== Texte fourni ==

Avec ce dernier volet d’un triptyque qui fera date, le mystère planant sur l’irrépressible mal-être de Doug est élucidé. Mais tout aussi irrépressible est l’envie de revoir illico, dans les deux premiers épisodes (Toxic et La Ruche), comment Charles Burns a mis en place son puzzle. Comment, empruntant des passages dérobés, au propre comme au figuré, il a aspiré son héros vers une « interzone » (notion chère à Burroughs, figure tutélaire de ce récit) où la réalité se dissout à tout moment dans un mauvais rêve — ou une hallucination ? Comme Doug, Burns fut étudiant en art dans les années 1970, il écoutait de la musique punk et se livrait à des performances poétiques (1) . Simple tremplin autobiographique pour une plongée dans l’inconscient du personnage : « Si tu pouvais voir ce qui se passe dans ma tête », lâche-t-il, énigmatique, à sa petite amie.

===
== Extraits des entrées ==

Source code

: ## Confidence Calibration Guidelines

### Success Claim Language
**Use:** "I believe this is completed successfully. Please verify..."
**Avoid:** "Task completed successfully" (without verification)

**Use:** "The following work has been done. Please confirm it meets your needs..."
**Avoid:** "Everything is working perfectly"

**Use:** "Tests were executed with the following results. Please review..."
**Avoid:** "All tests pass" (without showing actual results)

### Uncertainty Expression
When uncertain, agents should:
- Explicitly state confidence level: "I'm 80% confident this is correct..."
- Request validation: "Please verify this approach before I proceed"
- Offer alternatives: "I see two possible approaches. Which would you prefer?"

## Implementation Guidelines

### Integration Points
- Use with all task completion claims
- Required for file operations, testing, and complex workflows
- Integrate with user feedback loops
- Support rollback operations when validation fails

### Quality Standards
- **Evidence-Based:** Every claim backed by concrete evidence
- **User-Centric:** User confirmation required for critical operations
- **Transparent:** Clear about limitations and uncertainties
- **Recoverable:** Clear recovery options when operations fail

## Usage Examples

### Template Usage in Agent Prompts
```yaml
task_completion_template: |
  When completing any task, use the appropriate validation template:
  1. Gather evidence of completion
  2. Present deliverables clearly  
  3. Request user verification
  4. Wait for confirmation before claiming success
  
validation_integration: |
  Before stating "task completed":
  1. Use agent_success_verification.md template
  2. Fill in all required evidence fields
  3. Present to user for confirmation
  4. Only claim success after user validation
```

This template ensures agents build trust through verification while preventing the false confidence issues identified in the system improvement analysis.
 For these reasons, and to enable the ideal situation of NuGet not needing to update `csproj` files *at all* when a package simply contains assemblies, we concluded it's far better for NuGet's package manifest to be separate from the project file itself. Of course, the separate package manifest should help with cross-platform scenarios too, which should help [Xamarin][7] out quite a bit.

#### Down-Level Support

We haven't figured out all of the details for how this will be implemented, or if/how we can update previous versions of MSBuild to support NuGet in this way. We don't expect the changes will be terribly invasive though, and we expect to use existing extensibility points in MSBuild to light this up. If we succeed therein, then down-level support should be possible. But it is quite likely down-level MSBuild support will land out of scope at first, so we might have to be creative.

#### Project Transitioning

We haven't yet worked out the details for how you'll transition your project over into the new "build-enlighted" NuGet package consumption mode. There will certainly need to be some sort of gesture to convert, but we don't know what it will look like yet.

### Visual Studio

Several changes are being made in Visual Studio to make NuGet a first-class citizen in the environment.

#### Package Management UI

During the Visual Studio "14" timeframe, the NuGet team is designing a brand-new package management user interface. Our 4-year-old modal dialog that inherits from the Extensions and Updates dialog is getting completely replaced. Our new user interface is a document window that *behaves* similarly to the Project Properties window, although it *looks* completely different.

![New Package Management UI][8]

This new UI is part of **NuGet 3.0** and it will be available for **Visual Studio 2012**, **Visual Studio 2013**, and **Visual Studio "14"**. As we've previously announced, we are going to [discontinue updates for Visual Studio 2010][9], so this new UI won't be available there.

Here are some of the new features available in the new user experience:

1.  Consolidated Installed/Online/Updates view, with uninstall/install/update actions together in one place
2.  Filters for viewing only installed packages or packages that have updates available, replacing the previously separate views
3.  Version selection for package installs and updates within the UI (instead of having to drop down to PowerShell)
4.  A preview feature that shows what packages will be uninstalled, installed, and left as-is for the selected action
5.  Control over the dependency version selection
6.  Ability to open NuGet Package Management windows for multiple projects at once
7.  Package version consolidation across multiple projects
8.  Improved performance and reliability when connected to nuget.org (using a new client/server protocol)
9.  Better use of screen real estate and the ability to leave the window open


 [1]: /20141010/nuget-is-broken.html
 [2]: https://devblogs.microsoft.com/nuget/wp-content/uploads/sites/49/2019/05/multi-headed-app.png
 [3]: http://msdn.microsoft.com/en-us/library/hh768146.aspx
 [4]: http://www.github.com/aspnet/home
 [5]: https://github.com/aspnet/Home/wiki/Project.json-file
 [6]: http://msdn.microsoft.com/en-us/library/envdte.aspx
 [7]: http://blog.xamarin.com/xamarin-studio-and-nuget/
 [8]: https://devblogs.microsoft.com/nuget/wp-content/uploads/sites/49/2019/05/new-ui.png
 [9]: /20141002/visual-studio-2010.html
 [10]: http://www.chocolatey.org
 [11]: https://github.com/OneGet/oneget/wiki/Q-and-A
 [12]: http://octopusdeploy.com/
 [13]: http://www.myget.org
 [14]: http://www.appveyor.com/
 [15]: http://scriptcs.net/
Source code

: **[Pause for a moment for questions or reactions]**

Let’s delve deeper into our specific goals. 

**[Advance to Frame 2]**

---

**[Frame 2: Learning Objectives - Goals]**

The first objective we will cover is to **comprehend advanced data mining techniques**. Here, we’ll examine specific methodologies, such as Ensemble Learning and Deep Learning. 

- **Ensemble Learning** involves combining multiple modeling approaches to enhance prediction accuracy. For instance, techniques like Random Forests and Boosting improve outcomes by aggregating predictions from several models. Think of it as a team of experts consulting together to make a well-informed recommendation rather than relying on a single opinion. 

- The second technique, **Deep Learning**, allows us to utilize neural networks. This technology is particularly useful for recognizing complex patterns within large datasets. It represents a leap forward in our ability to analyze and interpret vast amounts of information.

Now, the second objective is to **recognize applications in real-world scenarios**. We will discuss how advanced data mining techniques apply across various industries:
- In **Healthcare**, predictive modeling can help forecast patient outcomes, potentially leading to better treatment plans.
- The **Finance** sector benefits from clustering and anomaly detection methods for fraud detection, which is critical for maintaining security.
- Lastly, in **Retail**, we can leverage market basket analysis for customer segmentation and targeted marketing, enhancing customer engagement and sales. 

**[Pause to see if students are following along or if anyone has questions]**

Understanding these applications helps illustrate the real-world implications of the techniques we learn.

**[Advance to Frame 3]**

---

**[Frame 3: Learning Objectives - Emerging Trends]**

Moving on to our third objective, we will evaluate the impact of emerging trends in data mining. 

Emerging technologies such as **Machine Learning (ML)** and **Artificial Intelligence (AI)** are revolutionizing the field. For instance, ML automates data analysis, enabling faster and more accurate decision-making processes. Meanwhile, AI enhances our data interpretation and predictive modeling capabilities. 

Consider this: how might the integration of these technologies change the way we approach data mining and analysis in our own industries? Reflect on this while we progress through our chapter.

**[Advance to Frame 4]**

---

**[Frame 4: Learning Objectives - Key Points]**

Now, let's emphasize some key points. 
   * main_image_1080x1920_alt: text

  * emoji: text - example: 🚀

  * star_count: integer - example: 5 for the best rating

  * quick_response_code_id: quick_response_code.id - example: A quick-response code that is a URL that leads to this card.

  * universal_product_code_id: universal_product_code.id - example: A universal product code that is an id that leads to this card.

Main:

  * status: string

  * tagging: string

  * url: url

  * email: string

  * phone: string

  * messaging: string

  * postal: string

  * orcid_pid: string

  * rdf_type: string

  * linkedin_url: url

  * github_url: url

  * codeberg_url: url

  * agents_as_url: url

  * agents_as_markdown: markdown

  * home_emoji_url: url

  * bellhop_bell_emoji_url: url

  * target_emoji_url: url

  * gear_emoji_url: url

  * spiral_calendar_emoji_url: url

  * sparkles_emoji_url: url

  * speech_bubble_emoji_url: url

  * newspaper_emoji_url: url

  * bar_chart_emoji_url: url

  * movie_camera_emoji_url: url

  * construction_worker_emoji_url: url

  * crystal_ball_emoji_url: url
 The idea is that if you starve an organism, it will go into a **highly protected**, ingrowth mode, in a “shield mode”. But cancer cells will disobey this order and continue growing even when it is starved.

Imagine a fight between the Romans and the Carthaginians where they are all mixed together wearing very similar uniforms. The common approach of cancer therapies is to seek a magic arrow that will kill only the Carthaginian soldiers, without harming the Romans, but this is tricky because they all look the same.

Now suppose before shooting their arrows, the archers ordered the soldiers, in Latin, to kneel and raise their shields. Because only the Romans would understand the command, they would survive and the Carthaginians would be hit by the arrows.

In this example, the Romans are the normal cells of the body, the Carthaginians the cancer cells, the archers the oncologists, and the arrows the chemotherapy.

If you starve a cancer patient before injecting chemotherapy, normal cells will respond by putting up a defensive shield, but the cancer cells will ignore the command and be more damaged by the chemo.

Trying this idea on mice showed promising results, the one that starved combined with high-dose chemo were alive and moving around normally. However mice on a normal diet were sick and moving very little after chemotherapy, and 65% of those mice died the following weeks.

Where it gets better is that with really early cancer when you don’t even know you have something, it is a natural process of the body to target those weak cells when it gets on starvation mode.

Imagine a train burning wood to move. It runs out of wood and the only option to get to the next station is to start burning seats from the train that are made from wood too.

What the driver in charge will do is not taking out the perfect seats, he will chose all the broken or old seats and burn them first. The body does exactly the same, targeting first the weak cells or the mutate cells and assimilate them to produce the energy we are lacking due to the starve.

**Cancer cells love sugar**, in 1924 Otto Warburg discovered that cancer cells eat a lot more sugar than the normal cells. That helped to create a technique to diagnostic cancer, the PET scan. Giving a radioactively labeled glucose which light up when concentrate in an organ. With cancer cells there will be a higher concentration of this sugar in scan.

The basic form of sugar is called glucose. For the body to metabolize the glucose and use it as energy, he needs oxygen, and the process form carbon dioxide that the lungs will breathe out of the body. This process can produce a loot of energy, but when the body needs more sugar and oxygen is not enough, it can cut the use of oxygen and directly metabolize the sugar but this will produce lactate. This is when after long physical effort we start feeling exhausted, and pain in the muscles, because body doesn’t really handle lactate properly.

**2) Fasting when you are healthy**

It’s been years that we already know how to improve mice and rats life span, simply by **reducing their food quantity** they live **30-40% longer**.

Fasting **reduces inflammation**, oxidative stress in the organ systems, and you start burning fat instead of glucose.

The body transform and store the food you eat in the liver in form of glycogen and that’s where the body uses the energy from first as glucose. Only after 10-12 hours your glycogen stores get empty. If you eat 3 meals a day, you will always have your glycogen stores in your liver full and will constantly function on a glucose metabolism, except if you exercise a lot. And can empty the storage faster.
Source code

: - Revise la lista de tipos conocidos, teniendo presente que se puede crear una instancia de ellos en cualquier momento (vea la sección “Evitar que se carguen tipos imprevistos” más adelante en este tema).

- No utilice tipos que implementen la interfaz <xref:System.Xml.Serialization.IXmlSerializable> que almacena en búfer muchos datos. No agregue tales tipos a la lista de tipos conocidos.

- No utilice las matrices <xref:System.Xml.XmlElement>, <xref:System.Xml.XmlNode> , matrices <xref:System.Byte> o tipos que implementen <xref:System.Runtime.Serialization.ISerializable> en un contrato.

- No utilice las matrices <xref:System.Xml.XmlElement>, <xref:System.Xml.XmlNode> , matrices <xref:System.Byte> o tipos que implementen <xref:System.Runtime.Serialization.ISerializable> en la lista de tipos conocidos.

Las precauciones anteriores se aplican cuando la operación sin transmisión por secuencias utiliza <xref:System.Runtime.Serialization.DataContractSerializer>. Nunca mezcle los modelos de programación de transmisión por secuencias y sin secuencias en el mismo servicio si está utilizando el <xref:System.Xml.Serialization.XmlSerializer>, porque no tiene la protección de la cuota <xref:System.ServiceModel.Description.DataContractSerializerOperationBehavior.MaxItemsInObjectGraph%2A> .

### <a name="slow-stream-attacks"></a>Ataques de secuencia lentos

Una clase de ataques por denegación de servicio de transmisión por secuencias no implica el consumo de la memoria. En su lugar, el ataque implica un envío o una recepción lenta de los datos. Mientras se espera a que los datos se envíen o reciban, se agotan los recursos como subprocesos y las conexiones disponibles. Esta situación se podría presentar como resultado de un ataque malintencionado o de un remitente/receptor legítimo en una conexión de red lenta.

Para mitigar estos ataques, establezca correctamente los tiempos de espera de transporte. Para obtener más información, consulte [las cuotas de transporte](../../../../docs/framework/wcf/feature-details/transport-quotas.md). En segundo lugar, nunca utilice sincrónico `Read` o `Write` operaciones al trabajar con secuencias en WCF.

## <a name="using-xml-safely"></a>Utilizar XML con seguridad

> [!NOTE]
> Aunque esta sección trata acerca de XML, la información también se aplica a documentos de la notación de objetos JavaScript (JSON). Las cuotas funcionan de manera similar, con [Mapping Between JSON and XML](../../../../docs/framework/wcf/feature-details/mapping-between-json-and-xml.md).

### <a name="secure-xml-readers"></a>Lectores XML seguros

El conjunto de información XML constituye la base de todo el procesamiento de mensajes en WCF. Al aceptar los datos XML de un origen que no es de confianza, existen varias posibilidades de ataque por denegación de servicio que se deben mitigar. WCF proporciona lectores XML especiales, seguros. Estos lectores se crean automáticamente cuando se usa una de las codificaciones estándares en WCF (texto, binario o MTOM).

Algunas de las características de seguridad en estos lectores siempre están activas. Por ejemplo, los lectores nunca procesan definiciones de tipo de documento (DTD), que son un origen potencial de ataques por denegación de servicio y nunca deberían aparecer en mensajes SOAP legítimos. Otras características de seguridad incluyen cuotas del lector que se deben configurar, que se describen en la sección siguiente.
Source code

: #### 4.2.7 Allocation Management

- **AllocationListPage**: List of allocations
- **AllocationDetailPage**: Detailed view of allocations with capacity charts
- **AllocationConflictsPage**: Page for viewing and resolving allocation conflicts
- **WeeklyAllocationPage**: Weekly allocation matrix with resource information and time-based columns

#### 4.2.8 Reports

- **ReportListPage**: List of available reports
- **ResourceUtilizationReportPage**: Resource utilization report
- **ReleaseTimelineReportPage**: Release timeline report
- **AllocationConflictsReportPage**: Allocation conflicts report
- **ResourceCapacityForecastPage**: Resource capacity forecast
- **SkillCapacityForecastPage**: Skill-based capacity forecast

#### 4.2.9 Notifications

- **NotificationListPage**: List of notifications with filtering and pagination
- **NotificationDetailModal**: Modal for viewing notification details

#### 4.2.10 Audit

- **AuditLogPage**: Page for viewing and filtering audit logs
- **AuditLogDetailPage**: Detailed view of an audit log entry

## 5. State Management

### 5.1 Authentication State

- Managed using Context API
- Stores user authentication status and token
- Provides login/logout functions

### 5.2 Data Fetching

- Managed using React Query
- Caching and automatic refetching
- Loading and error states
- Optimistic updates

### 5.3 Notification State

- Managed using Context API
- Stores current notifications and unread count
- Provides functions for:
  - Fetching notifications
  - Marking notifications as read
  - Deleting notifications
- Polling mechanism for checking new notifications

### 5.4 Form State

===

» Ce que vous ferez
**a.** Relevez, dans le texte sur le triptyque de Charles Burns, tout ce que Burns faisait dans les années 1970 comme Doug.
**b.** D'après le texte sur le triptyque de Charles Burns, qui est la figure tutélaire du récit ?
**c.** Prolongez le texte sur le triptyque de Charles Burns au-delà de sa dernière phrase.
Les entrées n'ont aucun rapport avec le texte fourni.

» Résultats attendus
**a.**
- Il était étudiant en art.
- Il écoutait de la musique punk.
- Il se livrait à des performances poétiques.

**b.** Burroughs.

**c.**
Sa tête, nous y sommes, quand Doug devient, dans un espace-temps parallèle, un ado filiforme à houppette brune, un Tintin atone pris dans les remous d’une errance sans but où d’agressives créatures à tête de lézard vert le malmènent sans rime ni raison. Et si, pourtant, la réalité n’était pas moins horrifique et cruelle que cet outremonde ? C’est l’interrogation qui sous-tend le foisonnement des signes et des symboles, les rimes et les ricochets millimétrés entre le passé et le présent, au fil d’une « ligne claire » revisitée, habilement dramatisée pour mieux enraciner le malaise ambiant. Un malaise que l’auteur de Black Hole, son précédent chef-d’oeuvre, décline, au choix, dans le saisissant staccato des images qui suggèrent sans montrer, ou l’obsédante répétition des flashs mémoriels qui montrent sans entamer le secret caché : c’est toute la puissance évocatrice d’un art graphique d’une incomparable maîtrise. — Jean-Claude Loiseau

 

(1) Voir la bédéthèque idéale sur Télérama.fr.

 

Sugar Skull, traduit de l’anglais (Etats-Unis) par J.-L. Capron, Barbara et Emilie Le Hin Ed. Cornélius 64 p., 21,50 €.